> **PROVIDED DATA**

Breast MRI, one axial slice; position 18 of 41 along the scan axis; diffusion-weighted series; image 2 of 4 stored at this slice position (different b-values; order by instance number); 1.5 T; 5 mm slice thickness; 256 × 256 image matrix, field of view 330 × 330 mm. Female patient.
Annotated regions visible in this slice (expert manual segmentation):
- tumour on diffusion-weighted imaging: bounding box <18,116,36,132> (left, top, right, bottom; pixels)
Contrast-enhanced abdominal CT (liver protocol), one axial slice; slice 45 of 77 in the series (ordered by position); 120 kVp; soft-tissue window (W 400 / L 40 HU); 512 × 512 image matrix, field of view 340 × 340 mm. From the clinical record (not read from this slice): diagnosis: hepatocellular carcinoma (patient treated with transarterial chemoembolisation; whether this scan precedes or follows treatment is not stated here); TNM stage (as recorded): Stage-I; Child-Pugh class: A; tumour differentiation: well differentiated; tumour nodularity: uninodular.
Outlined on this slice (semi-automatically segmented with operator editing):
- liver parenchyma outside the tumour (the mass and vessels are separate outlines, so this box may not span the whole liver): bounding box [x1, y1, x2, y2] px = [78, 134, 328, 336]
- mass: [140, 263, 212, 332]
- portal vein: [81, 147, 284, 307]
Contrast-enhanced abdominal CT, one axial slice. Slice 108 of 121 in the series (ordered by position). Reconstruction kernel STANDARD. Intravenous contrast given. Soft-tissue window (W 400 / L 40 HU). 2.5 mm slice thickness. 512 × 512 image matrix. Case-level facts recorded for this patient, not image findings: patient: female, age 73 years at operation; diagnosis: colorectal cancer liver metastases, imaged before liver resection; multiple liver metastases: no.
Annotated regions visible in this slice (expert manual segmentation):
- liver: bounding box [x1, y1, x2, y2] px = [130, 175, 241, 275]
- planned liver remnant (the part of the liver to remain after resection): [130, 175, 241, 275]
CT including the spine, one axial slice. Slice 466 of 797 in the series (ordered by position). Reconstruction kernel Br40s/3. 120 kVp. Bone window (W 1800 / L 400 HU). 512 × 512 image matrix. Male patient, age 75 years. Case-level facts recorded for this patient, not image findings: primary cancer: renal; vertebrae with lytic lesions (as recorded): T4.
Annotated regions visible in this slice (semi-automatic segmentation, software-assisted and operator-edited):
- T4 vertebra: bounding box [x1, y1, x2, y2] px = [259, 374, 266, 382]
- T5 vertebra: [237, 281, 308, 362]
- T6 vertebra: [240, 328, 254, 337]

> **TASK STATEMENT**
From the first line to the last, copy the data exactly.

> **REPLY**
Breast MRI, one axial slice; position 18 of 41 along the scan axis; diffusion-weighted series; image 2 of 4 stored at this slice position (different b-values; order by instance number); 1.5 T; 5 mm slice thickness; 256 × 256 image matrix, field of view 330 × 330 mm. Female patient.
Annotated regions visible in this slice (expert manual segmentation):
- tumour on diffusion-weighted imaging: bounding box <18,116,36,132> (left, top, right, bottom; pixels)
Contrast-enhanced abdominal CT (liver protocol), one axial slice; slice 45 of 77 in the series (ordered by position); 120 kVp; soft-tissue window (W 400 / L 40 HU); 512 × 512 image matrix, field of view 340 × 340 mm. From the clinical record (not read from this slice): diagnosis: hepatocellular carcinoma (patient treated with transarterial chemoembolisation; whether this scan precedes or follows treatment is not stated here); TNM stage (as recorded): Stage-I; Child-Pugh class: A; tumour differentiation: well differentiated; tumour nodularity: uninodular.
Outlined on this slice (semi-automatically segmented with operator editing):
- liver parenchyma outside the tumour (the mass and vessels are separate outlines, so this box may not span the whole liver): bounding box [x1, y1, x2, y2] px = [78, 134, 328, 336]
- mass: [140, 263, 212, 332]
- portal vein: [81, 147, 284, 307]
Contrast-enhanced abdominal CT, one axial slice. Slice 108 of 121 in the series (ordered by position). Reconstruction kernel STANDARD. Intravenous contrast given. Soft-tissue window (W 400 / L 40 HU). 2.5 mm slice thickness. 512 × 512 image matrix. Case-level facts recorded for this patient, not image findings: patient: female, age 73 years at operation; diagnosis: colorectal cancer liver metastases, imaged before liver resection; multiple liver metastases: no.
Annotated regions visible in this slice (expert manual segmentation):
- liver: bounding box [x1, y1, x2, y2] px = [130, 175, 241, 275]
- planned liver remnant (the part of the liver to remain after resection): [130, 175, 241, 275]
CT including the spine, one axial slice. Slice 466 of 797 in the series (ordered by position). Reconstruction kernel Br40s/3. 120 kVp. Bone window (W 1800 / L 400 HU). 512 × 512 image matrix. Male patient, age 75 years. Case-level facts recorded for this patient, not image findings: primary cancer: renal; vertebrae with lytic lesions (as recorded): T4.
Annotated regions visible in this slice (semi-automatic segmentation, software-assisted and operator-edited):
- T4 vertebra: bounding box [x1, y1, x2, y2] px = [259, 374, 266, 382]
- T5 vertebra: [237, 281, 308, 362]
- T6 vertebra: [240, 328, 254, 337]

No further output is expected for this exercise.